- [Problem statement]:
Look through the records and copy each line with the string "המשפט" in it.

+++ Excerpted records +++

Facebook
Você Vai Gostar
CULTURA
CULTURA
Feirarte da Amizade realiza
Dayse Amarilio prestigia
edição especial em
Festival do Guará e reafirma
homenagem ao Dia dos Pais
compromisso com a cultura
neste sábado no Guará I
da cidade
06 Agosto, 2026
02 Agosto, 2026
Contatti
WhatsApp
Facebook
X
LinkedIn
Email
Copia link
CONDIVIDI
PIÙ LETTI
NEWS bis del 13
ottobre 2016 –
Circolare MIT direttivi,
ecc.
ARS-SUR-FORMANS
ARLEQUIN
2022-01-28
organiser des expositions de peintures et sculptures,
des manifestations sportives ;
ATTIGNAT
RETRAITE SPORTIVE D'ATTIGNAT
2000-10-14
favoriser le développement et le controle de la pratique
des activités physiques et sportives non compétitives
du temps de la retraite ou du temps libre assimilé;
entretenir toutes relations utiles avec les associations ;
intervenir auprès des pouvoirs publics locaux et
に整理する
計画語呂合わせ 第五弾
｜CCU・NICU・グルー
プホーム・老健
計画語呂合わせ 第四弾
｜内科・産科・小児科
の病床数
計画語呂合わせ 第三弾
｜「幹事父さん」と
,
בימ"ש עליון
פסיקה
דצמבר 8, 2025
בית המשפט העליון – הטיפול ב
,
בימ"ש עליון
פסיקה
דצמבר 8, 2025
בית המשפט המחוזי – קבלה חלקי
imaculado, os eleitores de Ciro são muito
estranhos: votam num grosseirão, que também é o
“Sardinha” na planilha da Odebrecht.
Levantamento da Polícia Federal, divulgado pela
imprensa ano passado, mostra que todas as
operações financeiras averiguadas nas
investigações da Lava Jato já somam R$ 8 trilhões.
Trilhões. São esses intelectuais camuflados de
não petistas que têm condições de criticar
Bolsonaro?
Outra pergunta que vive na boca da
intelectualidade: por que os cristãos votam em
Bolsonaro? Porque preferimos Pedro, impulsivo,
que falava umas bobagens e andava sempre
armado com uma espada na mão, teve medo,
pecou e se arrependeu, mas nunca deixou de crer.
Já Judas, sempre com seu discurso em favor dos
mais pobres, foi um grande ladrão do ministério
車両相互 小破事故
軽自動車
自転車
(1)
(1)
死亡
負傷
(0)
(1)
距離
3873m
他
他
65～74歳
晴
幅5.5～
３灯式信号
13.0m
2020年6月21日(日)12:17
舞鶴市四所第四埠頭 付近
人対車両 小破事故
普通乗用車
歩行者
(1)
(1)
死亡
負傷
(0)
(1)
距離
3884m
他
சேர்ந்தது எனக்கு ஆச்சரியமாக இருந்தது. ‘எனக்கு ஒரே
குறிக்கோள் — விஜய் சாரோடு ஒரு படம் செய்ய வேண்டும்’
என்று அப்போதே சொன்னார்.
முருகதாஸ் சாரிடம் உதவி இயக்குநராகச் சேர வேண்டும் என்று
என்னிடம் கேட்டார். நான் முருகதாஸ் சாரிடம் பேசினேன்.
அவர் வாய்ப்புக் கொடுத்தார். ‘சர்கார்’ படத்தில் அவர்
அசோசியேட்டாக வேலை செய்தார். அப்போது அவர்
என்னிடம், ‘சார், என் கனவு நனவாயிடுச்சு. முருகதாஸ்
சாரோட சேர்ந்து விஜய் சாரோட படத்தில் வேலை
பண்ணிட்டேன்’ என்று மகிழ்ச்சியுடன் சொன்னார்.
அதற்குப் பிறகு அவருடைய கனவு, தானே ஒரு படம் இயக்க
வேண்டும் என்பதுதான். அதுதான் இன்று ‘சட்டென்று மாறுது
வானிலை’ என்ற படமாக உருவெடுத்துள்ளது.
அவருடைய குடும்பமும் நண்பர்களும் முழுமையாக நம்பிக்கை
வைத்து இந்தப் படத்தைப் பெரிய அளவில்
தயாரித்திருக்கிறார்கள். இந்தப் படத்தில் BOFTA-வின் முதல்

+++

- [Your solution]:
בית המשפט העליון – הטיפול ב
בית המשפט המחוזי – קבלה חלקי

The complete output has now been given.